• **Work required**:
Where the records below show the word "down" in a line, please copy that line.
BEGIN Input data
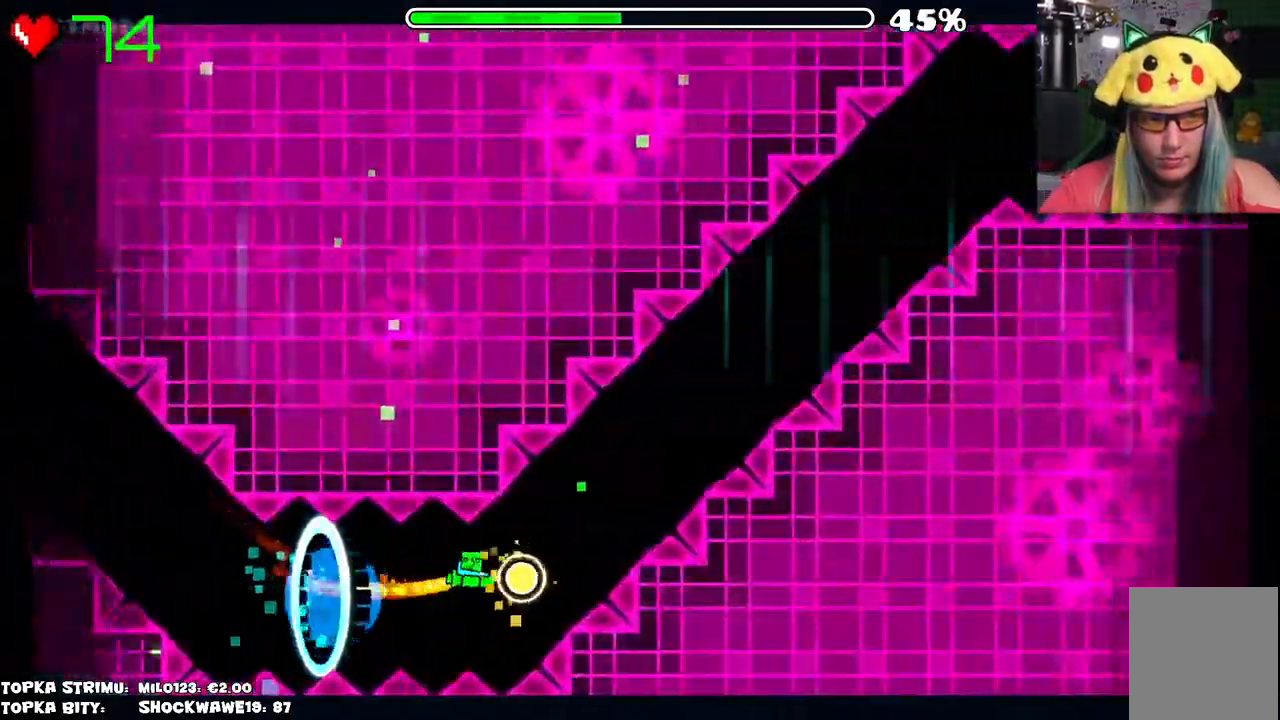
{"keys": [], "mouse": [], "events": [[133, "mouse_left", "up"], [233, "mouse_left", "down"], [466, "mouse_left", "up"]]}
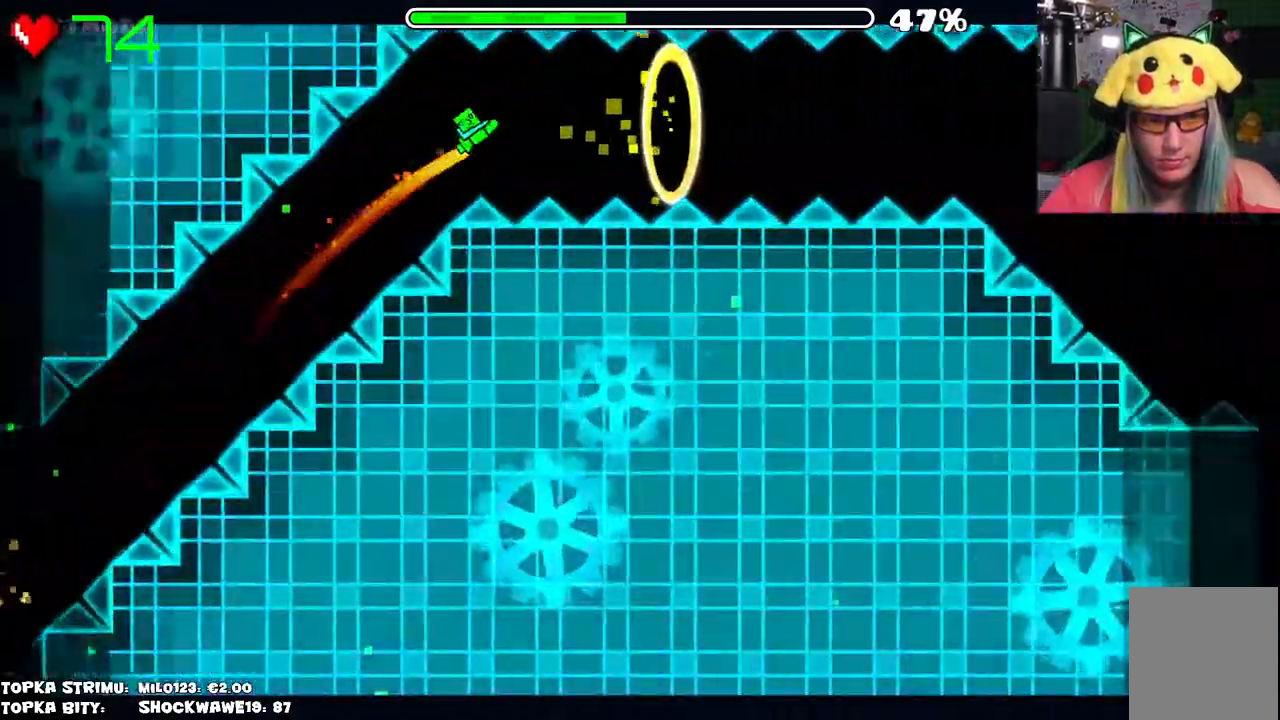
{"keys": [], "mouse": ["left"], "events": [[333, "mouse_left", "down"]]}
END Input data
BEGIN Input data
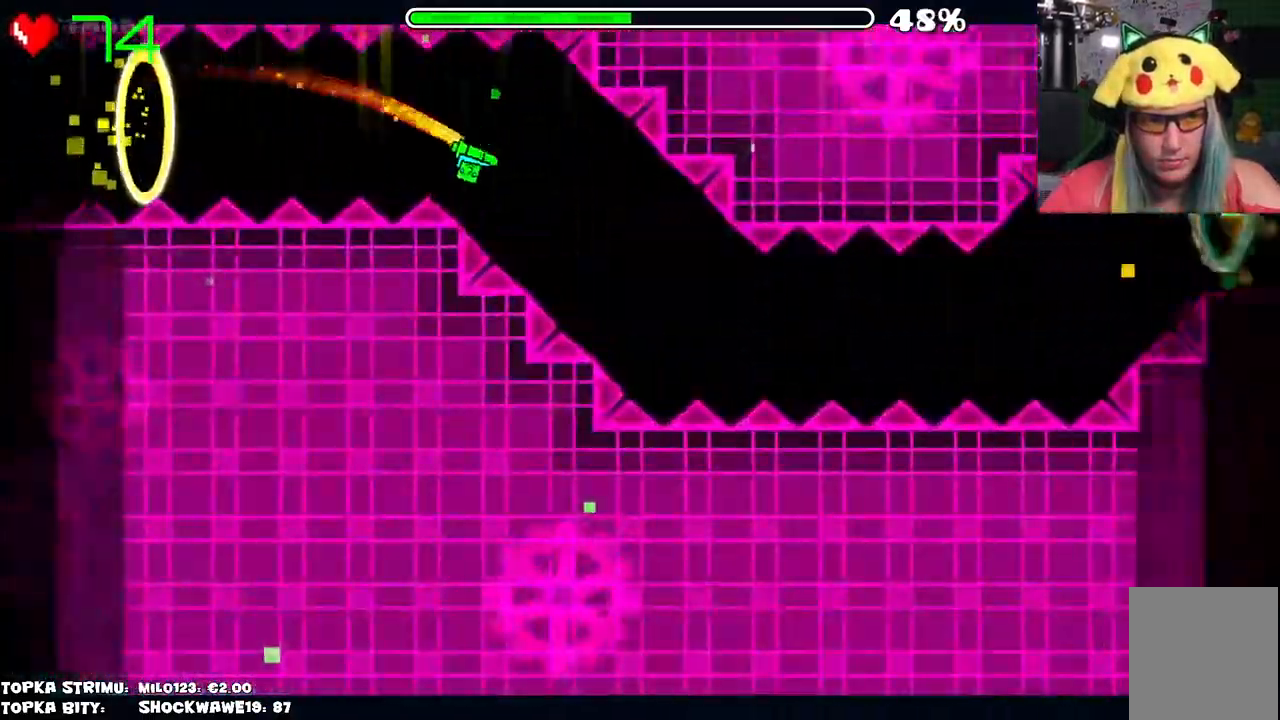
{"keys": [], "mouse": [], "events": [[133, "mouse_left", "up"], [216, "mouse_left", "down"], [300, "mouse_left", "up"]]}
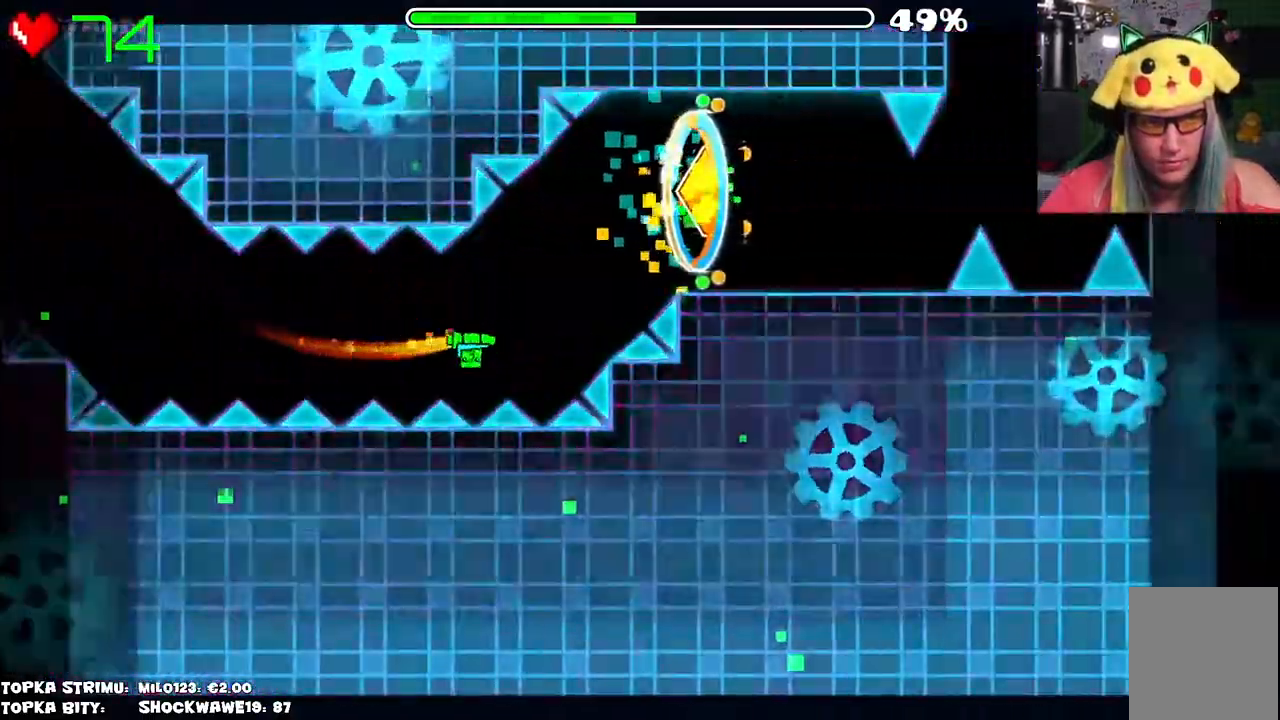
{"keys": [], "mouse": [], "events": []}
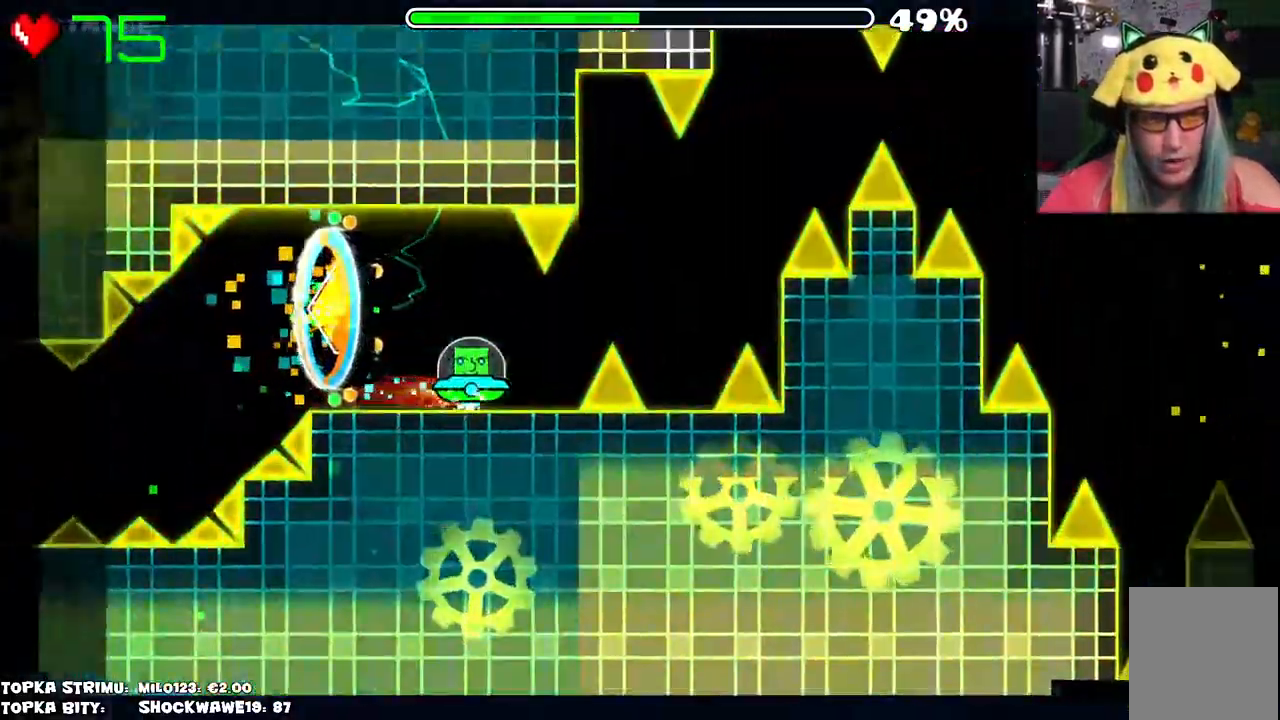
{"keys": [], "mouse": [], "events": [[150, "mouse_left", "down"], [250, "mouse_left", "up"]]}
END Input data
• **Answer**:
{"keys": [], "mouse": [], "events": [[133, "mouse_left", "up"], [233, "mouse_left", "down"], [466, "mouse_left", "up"]]}
{"keys": [], "mouse": ["left"], "events": [[333, "mouse_left", "down"]]}
{"keys": [], "mouse": [], "events": [[133, "mouse_left", "up"], [216, "mouse_left", "down"], [300, "mouse_left", "up"]]}
{"keys": [], "mouse": [], "events": [[150, "mouse_left", "down"], [250, "mouse_left", "up"]]}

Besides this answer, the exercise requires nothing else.